Seize printemps offre une réflexion tendre mais inaboutie autour des amours d’une adolescente en décalage avec les filles de son âge.
Synopsis : Suzanne a seize ans. Elle s’ennuie avec les gens de son âge. Tous les jours pour aller au lycée, elle passe devant un théâtre. Elle y rencontre un homme plus vieux qu’elle qui devient son obsession. Grâce à leur différence d’âge, ils pensent ne plus s’ennuyer ensemble et tombent amoureux. Mais Suzanne sent qu’elle risque de passer à côté de sa vie, celle de ses seize ans qu’elle avait tant de mal à vivre comme les autres.
Critique : En revêtant la triple casquette de scénariste, réalisatrice et actrice principale, la fille de Vincent Lindon et Sandrine Kiberlain fait preuve d’une belle d’ambition mais sans doute aussi d’une certaine forme de maladresse juvénile. Car si l’on peut lui reconnaître un réel talent de mise en scène, la narration s’étire dans des circonvolutions alanguies qui peinent à convaincre.

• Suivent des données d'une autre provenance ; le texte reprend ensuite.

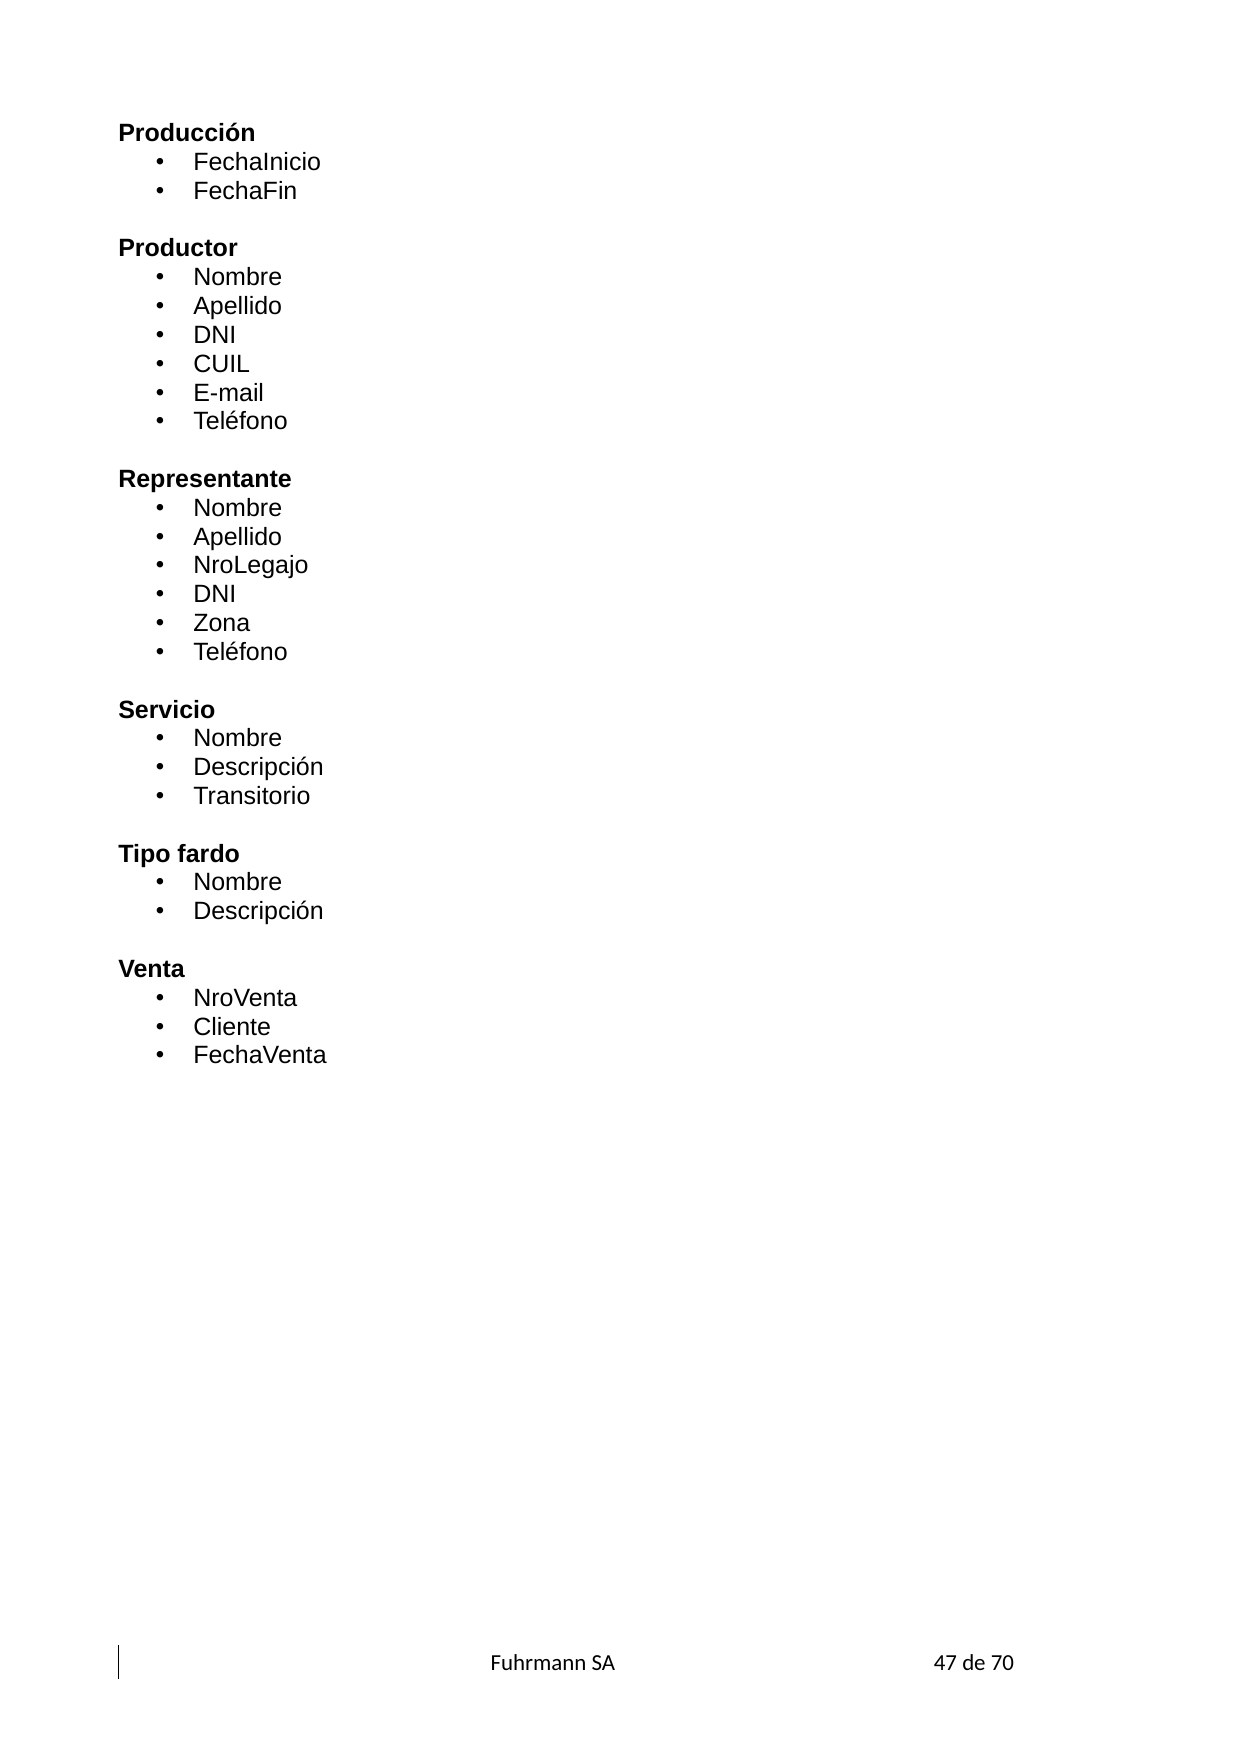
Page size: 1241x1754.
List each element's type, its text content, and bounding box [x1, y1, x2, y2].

list NroLegajo [156, 550, 1122, 579]
list E-mail [156, 377, 1122, 406]
list Nombre [156, 723, 1122, 752]
list FechaFin [156, 176, 1122, 204]
list CUIL [156, 349, 1122, 377]
text Venta [118, 954, 1122, 983]
list Apellido [156, 291, 1122, 320]
list Nombre [156, 867, 1122, 896]
text Servicio [118, 694, 1122, 723]
text Productor [118, 233, 1122, 262]
list Nombre [156, 493, 1122, 522]
list Descripción [156, 752, 1122, 781]
text Producción [118, 118, 1122, 147]
list Transitorio [156, 781, 1122, 810]
list Descripción [156, 896, 1122, 925]
list NroVenta [156, 983, 1122, 1011]
list Apellido [156, 522, 1122, 550]
list FechaVenta [156, 1040, 1122, 1069]
list Nombre [156, 262, 1122, 291]
text Tipo fardo [118, 839, 1122, 867]
list Zona [156, 608, 1122, 637]
list DNI [156, 320, 1122, 349]
list FechaInicio [156, 147, 1122, 176]
list DNI [156, 579, 1122, 608]
text Representante [118, 464, 1122, 493]
list Teléfono [156, 637, 1122, 666]
list Cliente [156, 1011, 1122, 1040]
list Teléfono [156, 406, 1122, 435]
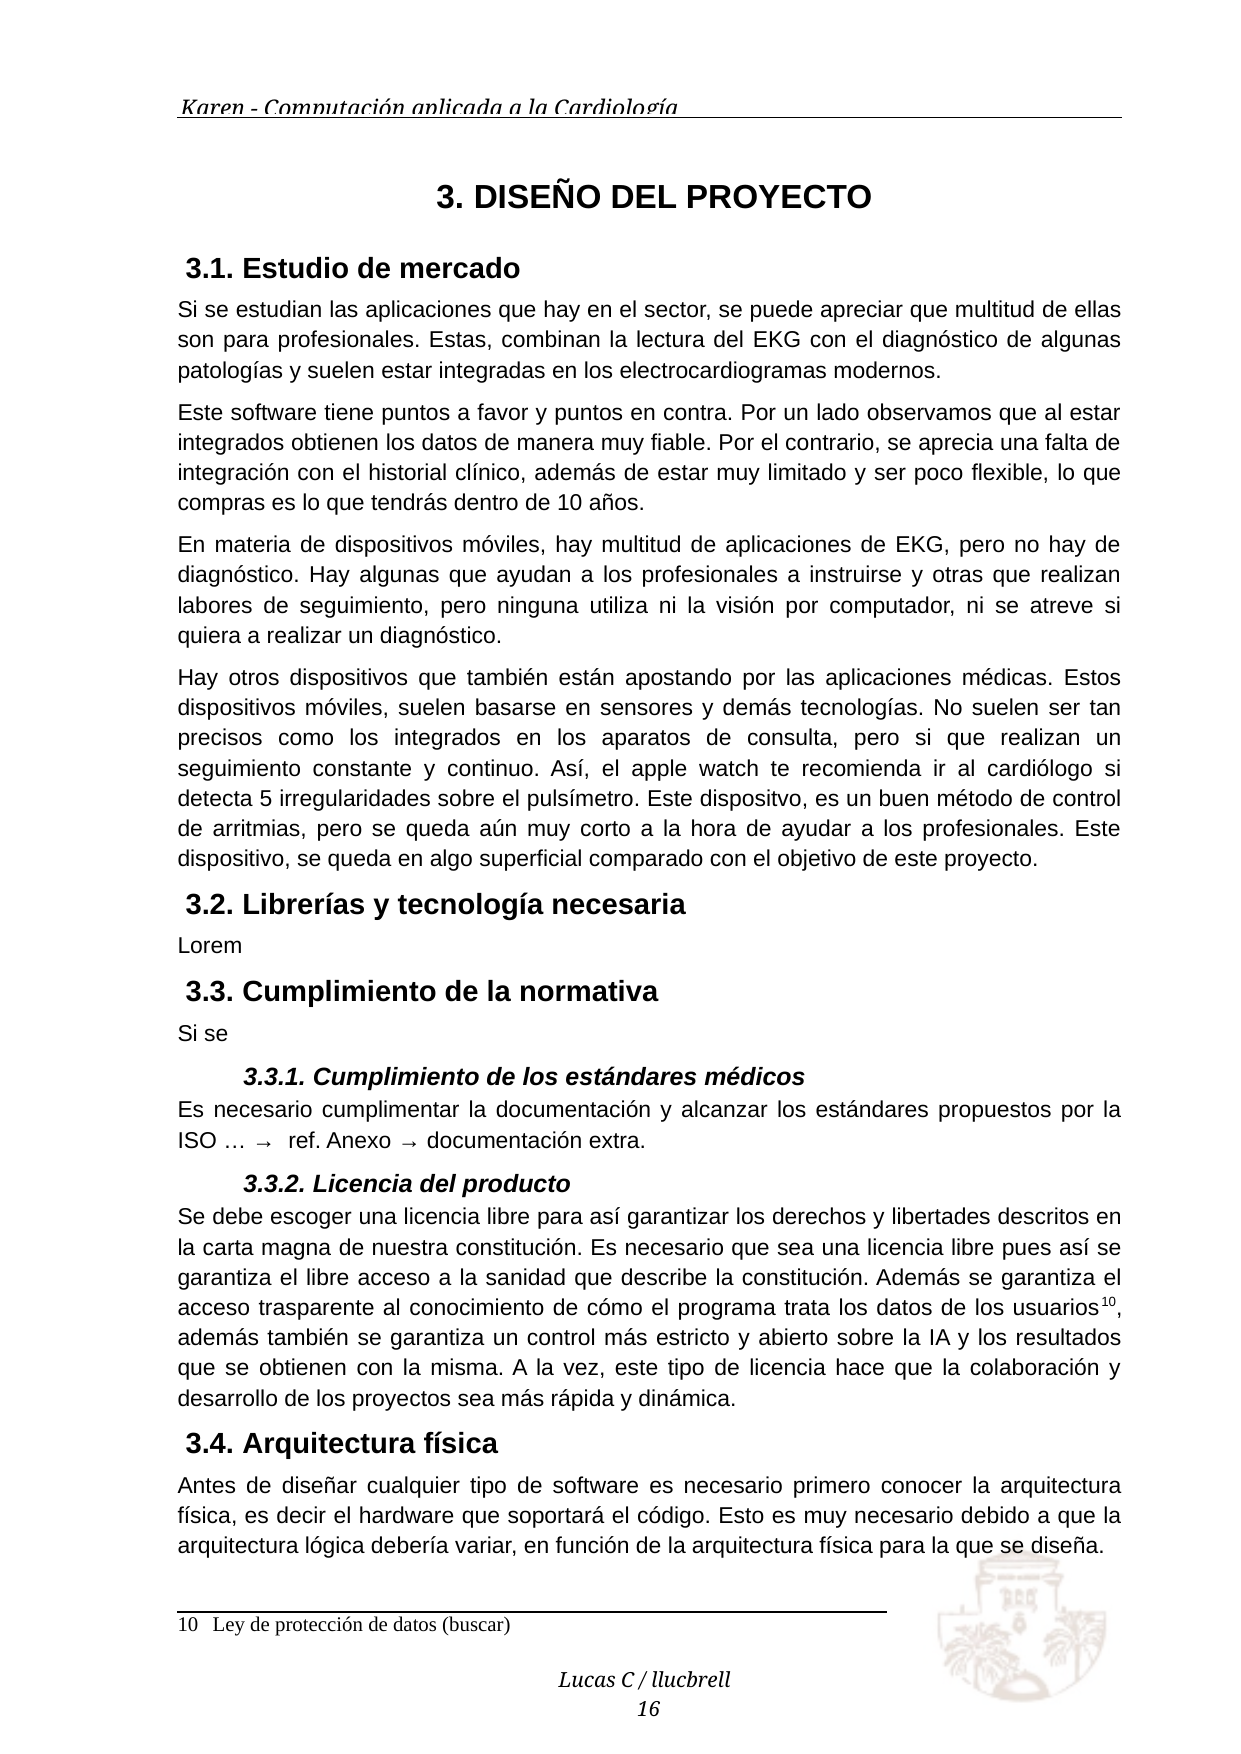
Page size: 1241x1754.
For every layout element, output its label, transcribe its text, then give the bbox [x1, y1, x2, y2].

Suzanne, 16 ans, grandit harmonieusement entre des parents attentifs et décontractés (Florence Viala et Frédéric Pierrot impeccables d’authenticité) et une grande sœur protectrice (Rebecca Marder) dans un quartier aisé de la capitale. Elle rejoint souvent ses camarades de classe pour des discussions autour des soubresauts du monde ou des premiers émois amoureux. Pourtant, tiraillée entre son statut de jeune fille bien sous tous rapports et son désir naissant d’évasion, elle se détache peu à peu de cette jeunesse futile et légère pour jeter son dévolu sur un jeune comédien d’une trentaine d’années (Arnaud Valois) dont la retenue et la maturité correspondent davantage à ses attentes.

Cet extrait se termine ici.